### What needs to be done
Please rewrite the lines from the first one through the line with "energía. Considera a", replacing "laboratorio" with "banco de pruebas" and changing nothing else. Omit the pictures from your answer.

───

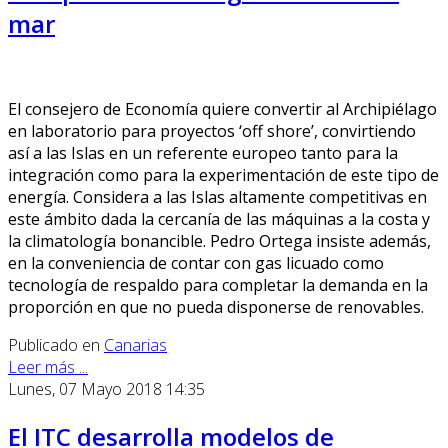
mar
El consejero de Economía quiere convertir al Archipiélago
en laboratorio para proyectos ‘off shore’, convirtiendo
así a las Islas en un referente europeo tanto para la
integración como para la experimentación de este tipo de
energía. Considera a las Islas altamente competitivas en
este ámbito dada la cercanía de las máquinas a la costa y
la climatología bonancible. Pedro Ortega insiste además,
en la conveniencia de contar con gas licuado como
tecnología de respaldo para completar la demanda en la
proporción en que no pueda disponerse de renovables.
Publicado en
Canarias
Leer más ...
Lunes, 07 Mayo 2018 14:35
El ITC desarrolla modelos de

───

### Completed exercise
mar
El consejero de Economía quiere convertir al Archipiélago
en banco de pruebas para proyectos ‘off shore’, convirtiendo
así a las Islas en un referente europeo tanto para la
integración como para la experimentación de este tipo de
energía. Considera a las Islas altamente competitivas en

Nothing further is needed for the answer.